Rather than thinking of how good you are in your role, think about what is it that your manager needs? Is there a meaty project coming your team’s way with no one to coordinate it? Is there a scarcity of people and more work than the manager can handle? Is there a specific skill requirement that the team needs? Look at how you could position your current skills to meet the need. The idea here is to make a significant impact at the right time. An effort that will be a huge win for the team. Once you have worked out the idea in your mind, approach your manager with your proposal.

Stick your neck out

A manager likes people who participate, respond quickly and positively. Be willing to erase the blackboard.

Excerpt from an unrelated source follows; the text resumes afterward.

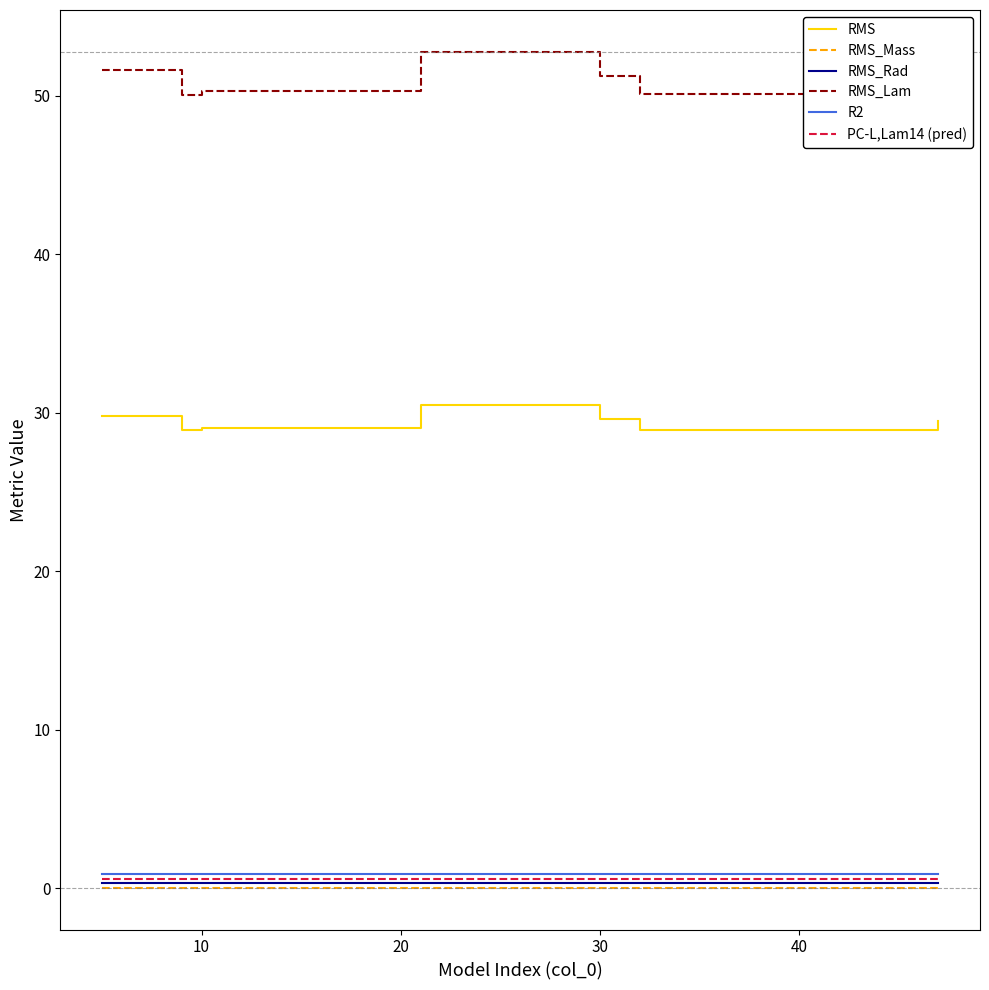

Which series has the largest range (max minus min)?

RMS_Lam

You could volunteer to mentor new entrants, help with some administrative reports, or even train your peers on a required skill.

How many times in a class did you know the answer to a question but were afraid to raise your hand? We refrain from volunteering out of fear. Fear of being ridiculed, fear of criticism, fear of change, or fear of failure. A manager’s role is full of risks. If you want to become a manager, you need to overcome your apprehension and demonstrate to your manager the ability to take risks and learn something new. It’s easier to blame an overenthusiastic colleague for “hogging the limelight” rather than trying something new or daring. Ask yourself – “What is stopping ME from volunteering for that complex assignment?”

Express! Express!

The easiest way to get attention is to speak up. Ask questions during team meetings. Come up with suggestions. Appreciate a colleague for his help. Thank your manager for supporting you. Express your views on a solution offered. Initiate and conduct meetings to encourage conversations. Communication skills amount to 80% of a leader’s role. Expressing or articulating is a great way of demonstrating your communication skills to your manager. However note that it is important to communicate assertively and positively if you want to be noticed for the right reasons!

Stop trying to be perfect

As an individual contributor, you are used to being in control of your output. You are so good at your job that you can easily spot defects or deviations. In contrast, leadership is a very subjective role. A manager learns a lot by trial and error. Mostly error. Error in judgment, error in estimation, error in planning, you name it! It is not possible to grow as a leader without making these mistakes. However, these mistakes help a leader learn and grow. Are you willing to make errors AND accept blame?

Ask for it!

It isn’t a nice feeling being passed over for an opportunity you have been waiting for. Oprah Winfrey has a nice quote for it. “You get in life what you have the courage to ask for.” Quite a few of us, especially women, don’t ask for what we really want. We hope someone observes us and appreciates us and gives us what we want. I have been guilty of this as well. Expecting someone to have mind-reading skills is frankly illogical! Your manager may have observed your good work, but does he know of your ambition to become a leader? Approach him and explain to him what you really want. Ask him how to go about it. Let him know how you intend to support him towards the team’s goals.

It’s a networked world after all

The global corporate workplace is no longer a simple layer of hierarchies. With dotted line reporting and matrix reporting structures, it is more possible to get connected with various other teams. It is not only important to get noticed within the team, but also across cross-functional groups. This is especially true if you want to grow as a manager. Volunteer for employee committees, social causes, or other group activities. Work-life balance is always a challenge for working parents. However at a time when you really want to get noticed and grow, you may want to stretch your schedule a bit to accommodate these initiatives.

Modesty does not mean keeping silent about your accomplishments. You don’t have to brag or exaggerate your capabilities. Good managers can see through the hyperbole. Be honest and objective, yet express your career goals.

Finally, if you do feel that you don’t have the room for huge additional responsibilities at this point in your life, then don’t resent that colleague who got that promotion. Be happy for him. You will get your chance too.